START TEXT PROVIDED

Etiology and Pathophysiology
- C. burnetii is an obligate intracellular bacterium with a pleomorphic membrane akin to gram-negative bacteria; prefers mononuclear phagocytes but can infect other cell lines (3)
- Resistance to heat, drying, and disinfectants allows organism to survive and promotes environmental spread. This makes source identification difficult.
- Highly infectious, one organism sufficient to cause disease
- Class B bioterrorism agent
- Incubation period is 1 to 3 weeks (1).
- Clinically relevant antigenic variation
- Phase I (wild type); virulent natural phase found in infected animals and humans. In chronic Q fever infection, phase I antibodies are higher.
- Phase II is less infectious in immunocompetent mammals and is typically found after laboratory processing. Antibodies to phase II are higher in acute Q fever infection.
- C. burnetii in nonimmune persons causes:
- Asymptomatic infection (60%)
- Mild illness (36–38%)
- Severe illness and hospitalization (2–4%) (4)
- Acute Q fever with mild illness
- Self-limited flulike illness that resolves after 1 to 3 weeks and is often undiagnosed
- Acute Q fever with severe illness
- Presents as atypical pneumonia, encephalitis, aseptic meningitis, prolonged fever of unknown origin, myocarditis, pericarditis, or hepatitis
- Pneumonia is more likely in older patients, can last up to 90 days; often mistaken as viral
- Hepatitis is more common in younger patients and is a granulomatous process.
- Rare: hemolytic or hypoplastic anemia, orchitis, thyroiditis, pancreatitis (inappropriate secretion of antidiuretic hormone [SIADH]), glomerulonephritis, bone marrow necrosis, acalculous cholecystitis, panniculitis, splenic rupture, or epididymitis (4)
- Post-Q fever fatigue syndrome: occurs in 20% of patients with acute Q fever. Patients have symptoms for >1 year, elevated antibody titres, and lack of clinical and laboratory evidence for chronic Q fever (3).

END TEXT PROVIDED
START STORED DATA

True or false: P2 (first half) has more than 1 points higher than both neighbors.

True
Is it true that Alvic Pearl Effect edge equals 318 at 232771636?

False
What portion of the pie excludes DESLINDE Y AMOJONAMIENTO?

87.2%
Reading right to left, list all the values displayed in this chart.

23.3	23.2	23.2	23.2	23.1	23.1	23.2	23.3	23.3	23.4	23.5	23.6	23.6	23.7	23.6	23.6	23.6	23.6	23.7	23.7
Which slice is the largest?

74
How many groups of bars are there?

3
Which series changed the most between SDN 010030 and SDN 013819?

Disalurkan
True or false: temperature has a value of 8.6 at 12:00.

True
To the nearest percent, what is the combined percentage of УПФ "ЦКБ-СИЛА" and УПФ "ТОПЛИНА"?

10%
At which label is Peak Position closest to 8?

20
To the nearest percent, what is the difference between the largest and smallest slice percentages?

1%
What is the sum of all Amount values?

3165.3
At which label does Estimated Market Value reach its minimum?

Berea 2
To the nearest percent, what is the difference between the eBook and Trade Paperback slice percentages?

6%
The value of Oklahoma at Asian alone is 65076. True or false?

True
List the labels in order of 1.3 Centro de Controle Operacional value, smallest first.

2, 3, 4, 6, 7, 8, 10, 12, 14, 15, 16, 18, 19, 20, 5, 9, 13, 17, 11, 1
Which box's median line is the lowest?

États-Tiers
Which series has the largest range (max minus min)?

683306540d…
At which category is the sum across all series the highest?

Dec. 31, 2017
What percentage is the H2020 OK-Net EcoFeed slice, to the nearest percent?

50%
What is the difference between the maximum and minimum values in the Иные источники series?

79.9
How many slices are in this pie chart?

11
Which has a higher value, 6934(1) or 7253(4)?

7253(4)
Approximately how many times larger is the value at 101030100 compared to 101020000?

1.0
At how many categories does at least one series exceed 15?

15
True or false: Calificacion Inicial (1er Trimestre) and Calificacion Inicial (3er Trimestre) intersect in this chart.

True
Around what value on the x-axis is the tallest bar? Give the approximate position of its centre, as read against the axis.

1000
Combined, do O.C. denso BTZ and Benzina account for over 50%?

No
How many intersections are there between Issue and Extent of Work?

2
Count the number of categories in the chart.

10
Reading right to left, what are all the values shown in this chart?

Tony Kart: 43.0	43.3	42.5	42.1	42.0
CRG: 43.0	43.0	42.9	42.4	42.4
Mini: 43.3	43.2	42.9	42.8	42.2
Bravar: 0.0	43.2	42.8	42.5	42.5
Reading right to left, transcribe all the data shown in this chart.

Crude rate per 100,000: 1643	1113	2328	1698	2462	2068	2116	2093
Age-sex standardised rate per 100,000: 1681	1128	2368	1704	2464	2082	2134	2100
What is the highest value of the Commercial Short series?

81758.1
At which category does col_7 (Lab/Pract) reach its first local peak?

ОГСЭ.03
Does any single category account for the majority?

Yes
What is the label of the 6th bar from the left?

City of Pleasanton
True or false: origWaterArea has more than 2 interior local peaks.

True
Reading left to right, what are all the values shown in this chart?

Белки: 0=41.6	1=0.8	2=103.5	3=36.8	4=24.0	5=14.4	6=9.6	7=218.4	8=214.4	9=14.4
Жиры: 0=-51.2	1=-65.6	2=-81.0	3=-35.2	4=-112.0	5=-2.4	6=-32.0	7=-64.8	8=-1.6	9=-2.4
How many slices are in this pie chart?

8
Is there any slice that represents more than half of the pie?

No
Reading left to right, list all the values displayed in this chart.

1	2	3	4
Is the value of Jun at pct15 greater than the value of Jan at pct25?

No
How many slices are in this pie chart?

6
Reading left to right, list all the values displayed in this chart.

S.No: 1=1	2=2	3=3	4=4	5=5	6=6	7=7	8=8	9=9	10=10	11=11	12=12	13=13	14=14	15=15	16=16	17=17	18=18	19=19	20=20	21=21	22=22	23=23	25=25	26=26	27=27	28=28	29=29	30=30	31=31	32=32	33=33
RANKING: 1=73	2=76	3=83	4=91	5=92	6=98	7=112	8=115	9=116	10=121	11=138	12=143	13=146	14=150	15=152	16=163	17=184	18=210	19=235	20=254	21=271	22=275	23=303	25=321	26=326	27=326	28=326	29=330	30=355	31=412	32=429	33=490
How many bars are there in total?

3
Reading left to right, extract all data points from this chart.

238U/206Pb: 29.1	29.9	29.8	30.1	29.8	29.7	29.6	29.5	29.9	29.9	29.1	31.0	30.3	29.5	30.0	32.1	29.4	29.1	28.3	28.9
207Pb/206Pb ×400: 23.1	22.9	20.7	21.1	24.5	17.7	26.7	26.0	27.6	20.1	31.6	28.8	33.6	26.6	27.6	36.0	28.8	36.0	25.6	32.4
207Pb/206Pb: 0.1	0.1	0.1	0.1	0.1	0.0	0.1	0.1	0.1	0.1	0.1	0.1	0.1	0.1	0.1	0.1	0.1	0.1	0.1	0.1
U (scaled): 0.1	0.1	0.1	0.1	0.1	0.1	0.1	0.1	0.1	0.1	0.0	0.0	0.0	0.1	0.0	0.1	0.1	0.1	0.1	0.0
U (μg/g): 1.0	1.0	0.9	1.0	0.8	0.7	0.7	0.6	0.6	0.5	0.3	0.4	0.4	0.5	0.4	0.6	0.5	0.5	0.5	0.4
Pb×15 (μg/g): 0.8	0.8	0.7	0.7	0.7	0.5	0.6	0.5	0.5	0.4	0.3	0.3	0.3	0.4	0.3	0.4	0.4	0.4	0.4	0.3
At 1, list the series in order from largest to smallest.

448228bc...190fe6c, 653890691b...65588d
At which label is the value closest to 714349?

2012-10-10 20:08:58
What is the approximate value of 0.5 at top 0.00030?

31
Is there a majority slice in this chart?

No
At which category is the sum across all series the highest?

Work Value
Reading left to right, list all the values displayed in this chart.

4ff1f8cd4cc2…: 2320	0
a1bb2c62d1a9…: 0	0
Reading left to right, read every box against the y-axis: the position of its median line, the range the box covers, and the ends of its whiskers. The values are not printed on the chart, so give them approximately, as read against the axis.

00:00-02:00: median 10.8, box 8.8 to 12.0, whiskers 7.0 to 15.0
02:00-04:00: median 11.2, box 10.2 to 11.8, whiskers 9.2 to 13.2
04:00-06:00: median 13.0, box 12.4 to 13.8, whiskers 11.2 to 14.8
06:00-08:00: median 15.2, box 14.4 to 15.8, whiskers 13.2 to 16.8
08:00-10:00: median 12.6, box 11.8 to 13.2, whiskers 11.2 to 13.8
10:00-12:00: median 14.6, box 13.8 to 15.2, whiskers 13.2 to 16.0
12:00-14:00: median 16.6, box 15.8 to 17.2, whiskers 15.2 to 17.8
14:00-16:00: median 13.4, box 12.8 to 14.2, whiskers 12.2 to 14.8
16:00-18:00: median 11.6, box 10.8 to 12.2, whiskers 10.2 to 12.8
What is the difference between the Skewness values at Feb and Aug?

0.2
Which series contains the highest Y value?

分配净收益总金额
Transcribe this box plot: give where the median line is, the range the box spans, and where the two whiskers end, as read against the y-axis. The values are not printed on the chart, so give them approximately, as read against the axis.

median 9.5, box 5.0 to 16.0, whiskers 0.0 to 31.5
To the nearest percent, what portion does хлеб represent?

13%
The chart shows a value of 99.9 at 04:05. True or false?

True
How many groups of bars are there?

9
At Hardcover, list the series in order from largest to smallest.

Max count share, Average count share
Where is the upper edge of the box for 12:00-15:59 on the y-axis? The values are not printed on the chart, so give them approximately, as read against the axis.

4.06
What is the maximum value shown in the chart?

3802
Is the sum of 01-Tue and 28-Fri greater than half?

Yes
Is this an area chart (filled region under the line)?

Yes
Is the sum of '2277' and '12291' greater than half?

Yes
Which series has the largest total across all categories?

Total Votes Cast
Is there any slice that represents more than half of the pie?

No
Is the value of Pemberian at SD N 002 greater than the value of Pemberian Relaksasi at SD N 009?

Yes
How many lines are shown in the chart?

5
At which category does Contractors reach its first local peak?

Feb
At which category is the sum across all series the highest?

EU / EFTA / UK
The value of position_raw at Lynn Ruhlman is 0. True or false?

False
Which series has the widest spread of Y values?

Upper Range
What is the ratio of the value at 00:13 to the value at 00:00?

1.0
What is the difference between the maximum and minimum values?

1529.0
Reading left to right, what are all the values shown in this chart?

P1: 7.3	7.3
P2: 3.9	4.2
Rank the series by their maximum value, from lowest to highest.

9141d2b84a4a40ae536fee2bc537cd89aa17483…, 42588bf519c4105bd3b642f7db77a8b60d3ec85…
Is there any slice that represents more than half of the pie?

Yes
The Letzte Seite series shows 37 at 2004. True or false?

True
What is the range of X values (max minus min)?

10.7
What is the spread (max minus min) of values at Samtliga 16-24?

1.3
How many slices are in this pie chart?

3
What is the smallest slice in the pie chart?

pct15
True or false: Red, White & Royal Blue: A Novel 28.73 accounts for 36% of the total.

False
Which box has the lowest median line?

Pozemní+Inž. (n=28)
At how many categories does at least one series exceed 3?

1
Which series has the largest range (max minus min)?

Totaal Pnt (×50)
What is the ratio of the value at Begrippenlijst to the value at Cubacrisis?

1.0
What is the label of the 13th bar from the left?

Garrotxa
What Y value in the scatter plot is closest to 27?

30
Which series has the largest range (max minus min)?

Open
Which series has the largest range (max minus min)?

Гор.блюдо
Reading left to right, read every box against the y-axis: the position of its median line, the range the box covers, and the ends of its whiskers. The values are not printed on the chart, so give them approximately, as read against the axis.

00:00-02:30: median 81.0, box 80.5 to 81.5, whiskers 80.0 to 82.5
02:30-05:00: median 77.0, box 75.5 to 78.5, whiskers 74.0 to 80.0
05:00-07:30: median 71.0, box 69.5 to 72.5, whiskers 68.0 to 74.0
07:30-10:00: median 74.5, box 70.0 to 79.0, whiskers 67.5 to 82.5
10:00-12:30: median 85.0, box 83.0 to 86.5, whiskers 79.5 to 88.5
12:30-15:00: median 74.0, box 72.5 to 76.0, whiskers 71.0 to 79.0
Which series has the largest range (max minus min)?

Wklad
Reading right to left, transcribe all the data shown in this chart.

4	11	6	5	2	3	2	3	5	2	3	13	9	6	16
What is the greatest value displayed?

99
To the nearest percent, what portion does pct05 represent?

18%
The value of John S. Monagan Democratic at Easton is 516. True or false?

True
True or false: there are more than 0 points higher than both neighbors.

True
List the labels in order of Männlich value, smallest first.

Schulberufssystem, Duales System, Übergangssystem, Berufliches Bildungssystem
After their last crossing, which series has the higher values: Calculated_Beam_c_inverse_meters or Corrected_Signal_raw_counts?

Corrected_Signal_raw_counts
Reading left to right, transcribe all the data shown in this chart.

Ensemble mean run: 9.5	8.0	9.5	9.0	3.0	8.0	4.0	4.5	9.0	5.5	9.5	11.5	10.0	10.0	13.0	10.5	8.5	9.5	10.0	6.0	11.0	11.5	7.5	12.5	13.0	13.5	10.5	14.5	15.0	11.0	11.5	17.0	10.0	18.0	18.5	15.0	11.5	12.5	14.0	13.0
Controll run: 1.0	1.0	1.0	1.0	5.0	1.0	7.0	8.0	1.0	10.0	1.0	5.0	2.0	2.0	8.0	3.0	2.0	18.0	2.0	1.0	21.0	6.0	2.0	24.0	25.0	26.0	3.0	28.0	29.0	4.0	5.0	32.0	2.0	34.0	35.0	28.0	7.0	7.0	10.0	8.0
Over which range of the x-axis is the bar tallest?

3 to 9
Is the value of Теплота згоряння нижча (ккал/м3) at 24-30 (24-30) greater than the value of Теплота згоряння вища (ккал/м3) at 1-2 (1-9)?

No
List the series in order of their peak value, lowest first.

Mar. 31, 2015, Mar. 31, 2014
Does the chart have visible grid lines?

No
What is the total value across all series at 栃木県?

END STORED DATA

CHECK YOUR UNDERSTANDING:
• a. How long is the incubation period of Q fever, according to the text on Q fever?
• b. Using the text on Q fever, explain why identifying the source of C. burnetii infection is difficult.
• c. Continue the text on Q fever from its last sentence.

LIST OF ANSWERS:
• a. 1 to 3 weeks.

• b. C. burnetii resists heat, drying, and disinfectants. This lets it survive and spread through the environment, which makes the source hard to pin down.

• c.
- Chronic Q fever is defined as infection lasting >6 months. It may develop months or years after the initial infection in a vulnerable host:
- Affects 1–5% of persons with acute Q fever
- Most common manifestation is endocarditis (60–70%). Less common manifestations include osteomyelitis, vascular aneurysms, prosthetic infections, pulmonary interstitial fibrosis, pericardial effusion, pulmonary pseudotumor, lymphoma-like illness, amyloidosis, and mixed cryoglobulinemia (4).
Genetic factors do not influence clinical course.
- Occupational: farmers, abattoir (slaughterhouse) workers, veterinarians, or other animal handlers; laboratory personnel, and people handling unpasteurized dairy products, wool, or animal hides
- Living in a rural area within 10 miles of a farm with cattle, sheep, or goats (3)
- Recent travel/military service in areas of higher risk (agricultural communities, Netherlands, Middle East)
- Tobacco smoking (1)
- Consumption of raw milk
- Risk for progression from acute to chronic Q fever is seen with increased age, preexisting valvular heart disease, prosthetic joints, and immunocompromise.
Often a self-limited, milder acute illness; chronic Q fever is rare. GI symptoms in 50–80%; skin rash in 50% (3)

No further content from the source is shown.